Monday, December 17, 2018

Inborn Love of Freedom

In a conversation earlier today, a friend posited the idea that wanting freedom might be an inborn trait. His story was about the Reivers, a border people between Scotland and England, mainly from around the 1300s for several centuries, who were among his ancestors. These people didn’t like being beholden to distant monarchs—who often used them, one against the other, in border disputes. Instead, these people claimed the right to rule themselves.

The painting "Auld Wat of Harden" by Tom Scott
image from Wikipedia

And later, a number of their posterity—including my friend’s ancestors—came to America seeking freedom. As he tells it, about half the warriors in the Revolutionary War were of Scottish heritage, many from this border area of the Reivers. So they naturally understood and wanted freedom--and maybe those who came from them do too.

I hadn’t heard this little bit of history before, so I came home and looked them up on Wikipedia.  Sometimes referred to as Border Reivers, they were a somewhat unruly bunch. Some monarchs encouraged and supported them; others tightened rules on them.

Either way, the term reivers means raiders; they raided and stole cattle and other property wherever they felt entitled or thought they could get away with it. But there had to be some order, so they set up their own laws, called March law or Border law. These were tribal people, divided by family, or clan—the terms family and clan were used interchangeably until around the 19th Century when convention gave to term clan to Highlanders and family to Lowlanders. Every clan, or family, was represented by a chief, or warden. They felt family loyalty much more strongly than they felt loyalty to king or country.

19th-Century print of "Reivers at Gilnockie Tower"
image from Wikipedia

My friend had mentioned that many family names of our Revolutionary War fighters show up again and again, such as Armstrong—as in astronaut Neil Armstrong. So I looked up some of the names. Here’s a partial list.


I’ve known people by most of these surnames. My own heritage is well over 50% Scandinavian, but the next biggest portion is probably Scottish. I didn’t find my direct line there, however. Still, if I did, I’d feel like it partially explains the seemingly inborn drive for freedom I have.

Back in 2003, George W. Bush gave a speech about believing all people long to be free and rule themselves. And it rang true to me. Seeing circumstances play out, however, it looks as though many people in the world value other things—power, status, security, ethnic loyalty—more than they value freedom. I don’t know if it’s because they aren’t accustomed to it, or aware of what it feels like or how it must be tied to personal responsibility. How could a person prefer to have someone else rule them, to make decisions about their life, and how they’ll spend it—and how they’ll spend the fruits of their labors? Aren’t there “huddled masses yearning to breathe free”?

I know far more about what I am good at, what I want to do with my life, and how I want to spend my money than anyone else—let alone a faraway bureaucrat who hasn’t even met me. That seems so self-evident to me that I’m puzzled when it isn’t obvious to others.

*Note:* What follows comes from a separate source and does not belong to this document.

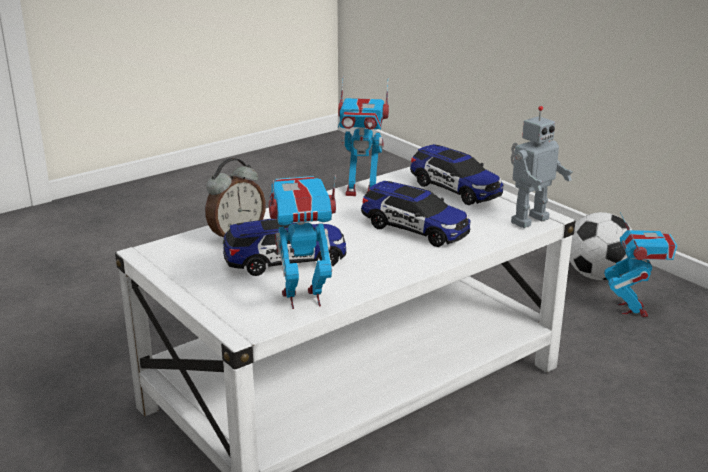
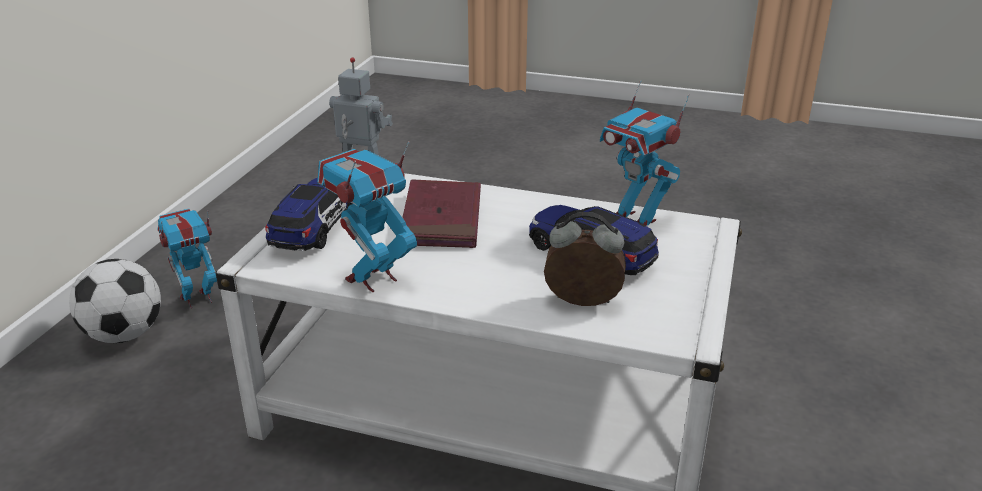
camera: 125 degrees left, 5 degrees up
(362, 191) = (372, 278): toy robot -> toy robot turned 105 degrees counterclockwise
(415, 229) = (441, 219): toy car -> red book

But maybe there are two types of people:

·         Those who want freedom to ________________.
·         Those who want freedom from ______________.
The first want freedom to do, to live, to spend, to decide. Those are the real freedom lovers. And maybe it is inborn; I’m exploring that as at least an influence. There may be some credence to it. Malcolm Gladwell has a chapter (chapter 6) in his book Outliers on people from honor societies—and how they behave even centuries after being taken out of that milieu. There’s good and bad about them. And J. D. Vance talks about the Scottish heritage people who settled in middle America, often in Rust Belt states, mentioning some of the same good and bad. But along with whatever else, there’s a stubborn independent streak. The Trump campaign understood and tapped into that worldview.

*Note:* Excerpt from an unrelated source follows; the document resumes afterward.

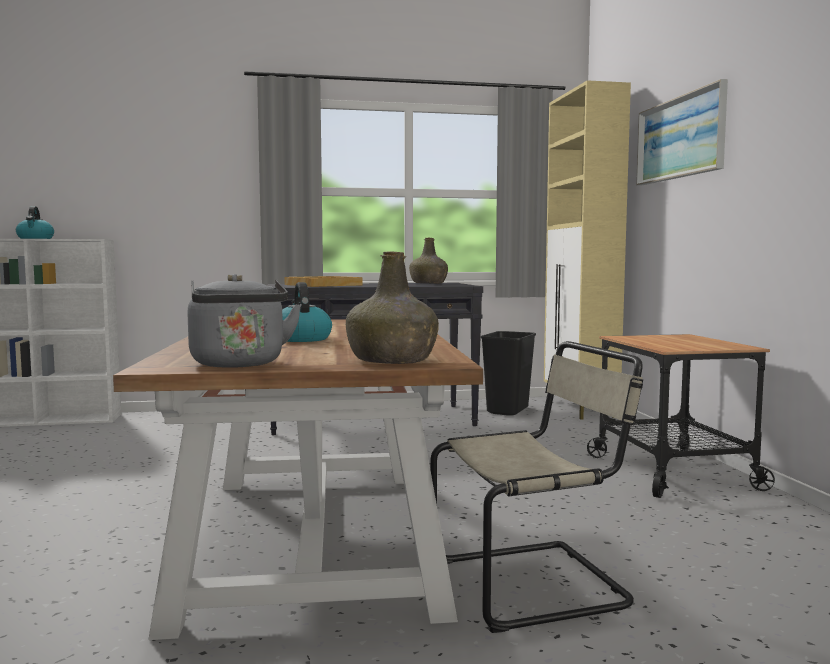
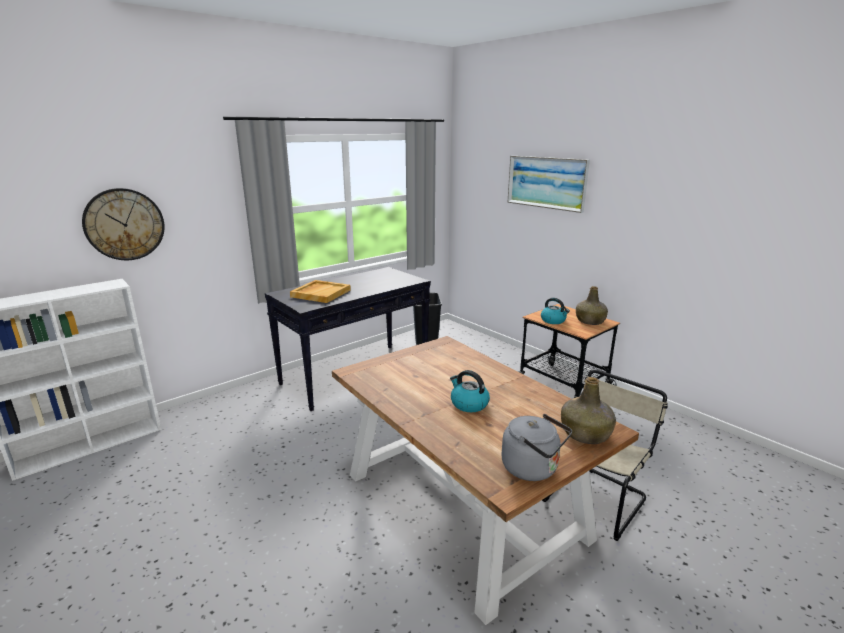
camera: 30 degrees left, 15 degrees up
(35, 238) = (51, 294): kettle -> kettle (553, 320)
(128, 183) = (124, 224): none -> wall clock
(429, 283) = (379, 274): green bottle -> green bottle (590, 321)
(580, 409) = (463, 334): beige cabinet -> none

And then there are those who want “freedom” from want, from worry, from risk, from hunger, from need. And those are the ones who look to some ever-present nanny-type entity, such as a monarch, a dictator, an expert, to govern and decide in such a way that they don’t have to think about it or worry about how to solve their own problems.

This second type are the ones falling prey to the socialists—who are offering free stuff. Relief from worry about healthcare costs, or education costs, or getting a job, or consequences from bad choices.
Where do these people, of this non-freedom-loving type, come from? Is the lack of longing for freedom inborn in them? Or do they develop that out of fear and occasional failure? I don’t know. When they show up in Texas, we don’t look at their family name so much as where they came from—and we can probably see them coming from California, New York, Washington, DC, or some other enclave of socialistic tyranny.

My guess is that there is some nature and nurture involved in the love of freedom and independence. Even among those who have it, it can be lost—by losing hope, and giving in to fear, self-pity, and indulgence. But I also think it can be gained by people who experience the misery of being controlled and find that they do indeed “yearn to breathe free.”

I would rather we awaken people to their longing for freedom without all of us having to go through the deprivation of it that socialism makes inevitable to every people who give in to it.